REQUIREMENT:
When you reach the line containing "it comes to" in the entries below, start writing out each line exactly, and stop after the line containing "for database migration.".

MATERIAL TO PROCESS:

——

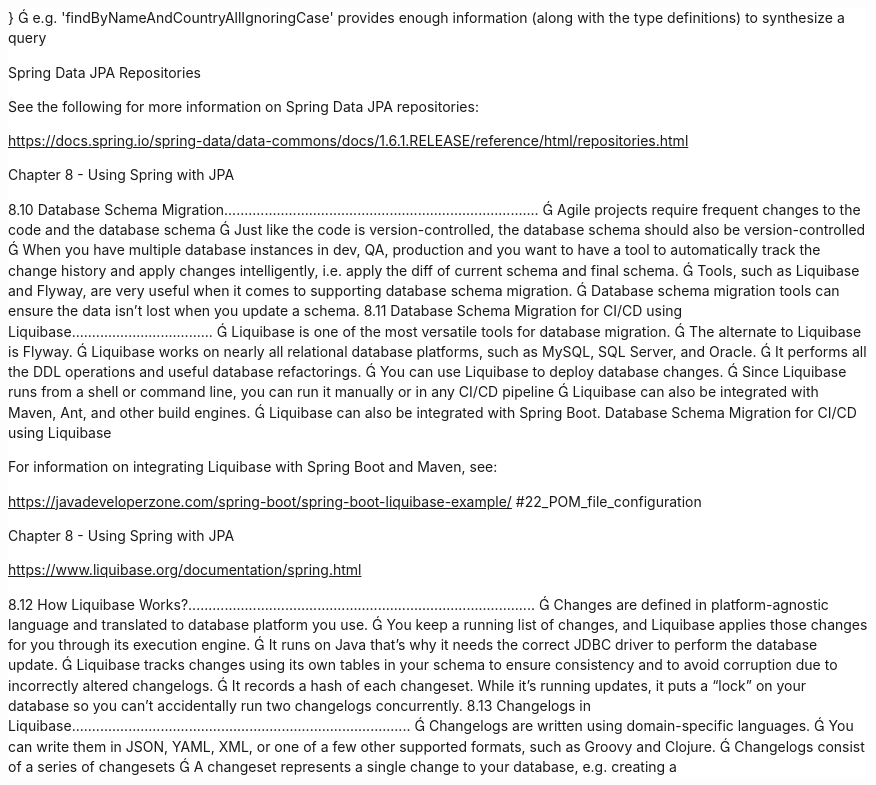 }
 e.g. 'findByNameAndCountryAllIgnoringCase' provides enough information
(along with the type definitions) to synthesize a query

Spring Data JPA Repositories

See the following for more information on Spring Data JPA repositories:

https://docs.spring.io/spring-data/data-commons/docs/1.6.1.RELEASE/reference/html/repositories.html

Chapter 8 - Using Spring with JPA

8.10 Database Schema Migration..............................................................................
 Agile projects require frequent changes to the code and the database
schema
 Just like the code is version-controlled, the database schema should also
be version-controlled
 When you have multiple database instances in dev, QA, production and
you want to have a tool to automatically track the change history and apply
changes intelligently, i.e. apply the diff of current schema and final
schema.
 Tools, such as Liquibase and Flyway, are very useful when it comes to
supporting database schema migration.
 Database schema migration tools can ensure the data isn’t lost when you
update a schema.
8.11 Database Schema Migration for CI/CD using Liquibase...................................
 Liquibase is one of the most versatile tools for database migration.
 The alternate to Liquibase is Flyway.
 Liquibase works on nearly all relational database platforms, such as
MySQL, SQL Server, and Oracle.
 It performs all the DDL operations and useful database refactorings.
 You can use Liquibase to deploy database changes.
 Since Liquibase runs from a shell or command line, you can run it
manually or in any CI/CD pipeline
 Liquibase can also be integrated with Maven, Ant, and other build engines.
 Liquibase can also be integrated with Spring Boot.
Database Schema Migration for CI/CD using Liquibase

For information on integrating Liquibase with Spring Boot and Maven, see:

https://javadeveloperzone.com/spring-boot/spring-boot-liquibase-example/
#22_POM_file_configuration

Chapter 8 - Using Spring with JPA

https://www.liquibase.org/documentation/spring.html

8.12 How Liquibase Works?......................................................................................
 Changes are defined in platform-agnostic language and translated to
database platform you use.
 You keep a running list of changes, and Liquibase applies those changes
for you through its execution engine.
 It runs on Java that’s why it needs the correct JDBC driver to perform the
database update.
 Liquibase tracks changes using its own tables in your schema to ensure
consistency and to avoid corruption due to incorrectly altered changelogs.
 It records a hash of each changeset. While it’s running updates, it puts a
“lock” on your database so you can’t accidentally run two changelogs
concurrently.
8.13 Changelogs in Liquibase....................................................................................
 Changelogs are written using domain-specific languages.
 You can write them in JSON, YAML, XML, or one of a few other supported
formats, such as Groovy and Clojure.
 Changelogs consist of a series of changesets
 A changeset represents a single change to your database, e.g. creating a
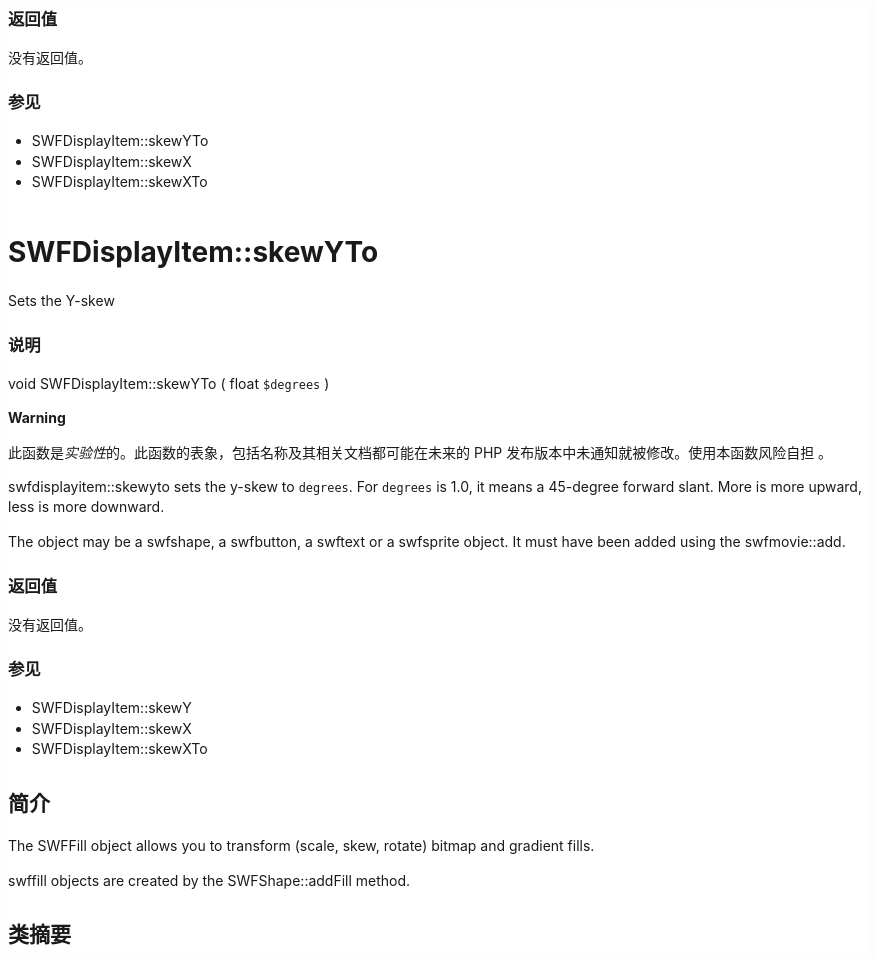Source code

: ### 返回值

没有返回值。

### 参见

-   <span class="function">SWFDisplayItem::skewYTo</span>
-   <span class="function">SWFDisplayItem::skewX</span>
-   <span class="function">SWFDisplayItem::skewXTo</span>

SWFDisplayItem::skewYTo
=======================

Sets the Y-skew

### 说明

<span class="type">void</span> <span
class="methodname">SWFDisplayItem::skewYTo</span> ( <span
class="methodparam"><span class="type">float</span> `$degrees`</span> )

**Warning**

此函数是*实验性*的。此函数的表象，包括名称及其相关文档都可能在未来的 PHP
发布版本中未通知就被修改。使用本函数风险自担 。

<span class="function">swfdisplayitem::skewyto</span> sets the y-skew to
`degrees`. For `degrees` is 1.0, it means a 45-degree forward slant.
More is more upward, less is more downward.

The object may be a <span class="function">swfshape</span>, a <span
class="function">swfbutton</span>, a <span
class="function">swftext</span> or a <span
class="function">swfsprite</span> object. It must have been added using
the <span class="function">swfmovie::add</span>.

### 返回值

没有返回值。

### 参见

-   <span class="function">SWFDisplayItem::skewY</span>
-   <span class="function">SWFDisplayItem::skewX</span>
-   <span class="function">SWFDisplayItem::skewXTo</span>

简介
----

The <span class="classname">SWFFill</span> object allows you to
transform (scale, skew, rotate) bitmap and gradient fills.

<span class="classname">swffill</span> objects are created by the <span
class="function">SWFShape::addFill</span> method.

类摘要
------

——

OUTPUT OF THE EXERCISE:
 Tools, such as Liquibase and Flyway, are very useful when it comes to
supporting database schema migration.
 Database schema migration tools can ensure the data isn’t lost when you
update a schema.
8.11 Database Schema Migration for CI/CD using Liquibase...................................
 Liquibase is one of the most versatile tools for database migration.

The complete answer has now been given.